Filosofi: Simbol Kemuliaan Warna Kuning

Dalam kosmologi masyarakat Bugis, warna kuning (idi) adalah warna sakral yang melambangkan kemuliaan, keceriaan, dan status sosial yang tinggi. Oleh karena itu, Bingka khas Sulawesi Selatan umumnya dibuat menggunakan Telur Itik (bebek) dalam jumlah banyak untuk menghasilkan warna kuning alami yang pekat dan berkilau.

Teksturnya yang padat namun lembut saat digigit menyimbolkan harapan akan kehidupan yang "berisi" (sejahtera) dan harmonis. Kehadirannya di meja tamu bukan sekadar pengganjal perut, melainkan penghormatan tuan rumah kepada tamunya melalui sajian yang kaya rasa (rich).

Karakteristik Rasa

Bingka Bugis-Makassar menawarkan sensasi rasa yang sangat "tebal":

  • Visual: Permukaan atas berwarna cokelat keemasan (golden brown) akibat karamelisasi saat pemanggangan, dengan bagian dalam berwarna kuning cerah.
  • Tekstur: Berbeda dengan bolu yang berongga (spongy), Bingka memiliki tekstur yang padat, masif, namun lumer di mulut (custardy). Ia basah dan berminyak karena kandungan santan kental.
  • Rasa: Dominasi rasa manis legit yang beradu dengan gurihnya santan dan kekayaan rasa kuning telur itik. Tidak ada rasa amis jika pengolahannya benar (biasanya dinetralkan dengan vanili atau daun pandan).

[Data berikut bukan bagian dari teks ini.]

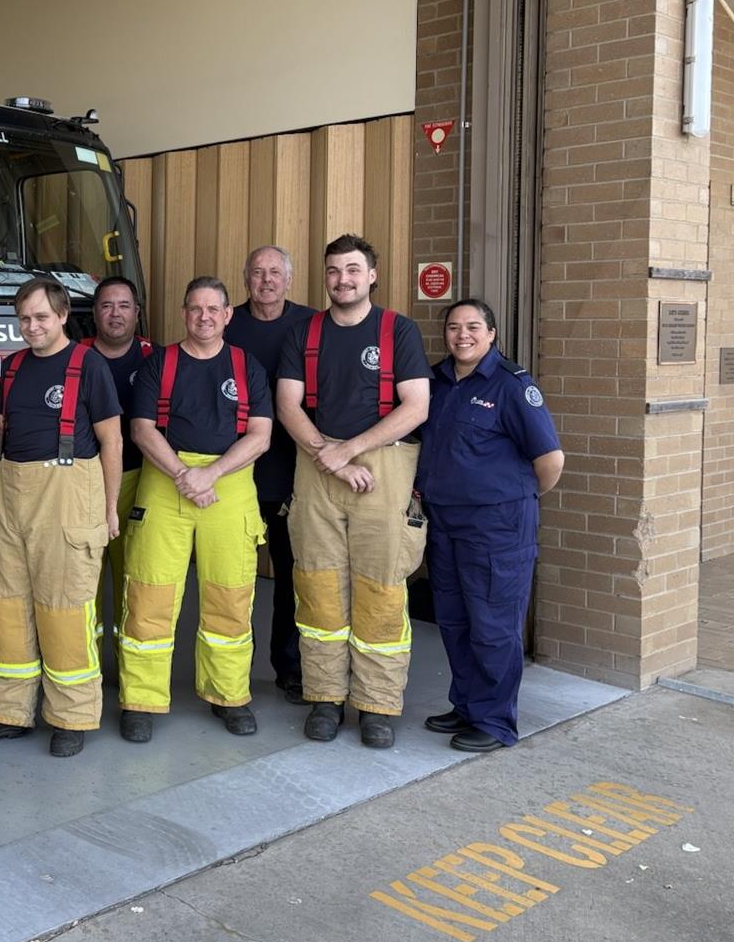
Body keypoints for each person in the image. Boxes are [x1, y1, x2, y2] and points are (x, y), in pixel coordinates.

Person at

Bahan dan Proses Pembuatan

Rahasia kelezatan Bingka Sulawesi terletak pada kualitas santan (harus santan dari kelapa tua) dan penggunaan telur itik segar.

Bahan Utama

  • 5 butir Telur Itik (bisa diganti telur ayam, tapi warna dan kekenyalan akan berbeda).
  • 250 gram Gula Pasir.
  • 300 ml Santan kental (Pati Santan).
  • 200 gram Tepung Terigu protein sedang.
  • 1/2 sdt Garam.
  • 1/2 sdt Vanili bubuk (untuk pengharum).
  • Daun Pandan (untuk merebus santan).

Langkah Pengolahan

  1. Persiapan Santan: Rebus santan kental bersama daun pandan dan garam di atas api kecil. Aduk terus agar santan tidak pecah. Masak hingga mendidih dan sedikit berminyak. Angkat dan biarkan hingga benar-benar dingin. Catatan: Penggunaan santan matang membuat kue lebih awet dan gurih.
  2. Pencampuran (Mixing): Dalam wadah, kocok telur dan gula pasir. Tidak perlu menggunakan mikser kecepatan tinggi hingga mengembang kaku (stiff peak), cukup diaduk (whisk) hingga gula larut sepenuhnya dan telur agak berbuih. Jika terlalu mengembang, Bingka akan berongga seperti bolu, padahal tekstur yang dicari adalah padat.
  3. Penyatuan Bahan: Masukkan tepung terigu dan vanili sedikit demi sedikit sambil diaduk rata. Tuangkan santan yang sudah dingin secara perlahan. Aduk hingga adonan licin dan tidak ada gumpalan (bisa disaring jika perlu).
  4. Pemanggangan:
    • Panaskan cetakan Bingka (biasanya berbentuk bunga atau loyang bulat biasa) yang telah diolesi minyak/margarin di dalam oven panas (suhu 180°C).
    • Tuang adonan ke dalam cetakan panas (akan terdengar bunyi mendesis pelan, ini membantu membentuk kulit luar yang bagus).
    • Panggang selama 45-60 menit hingga permukaan atasnya berwarna kecokelatan dan kue matang sempurna (lakukan tes tusuk).
  5. Penyajian: Keluarkan dari oven. Biarkan dingin dalam loyang sebelum dipotong. Bingka akan memadat (set) saat suhu turun. Potong-potong dan sajikan.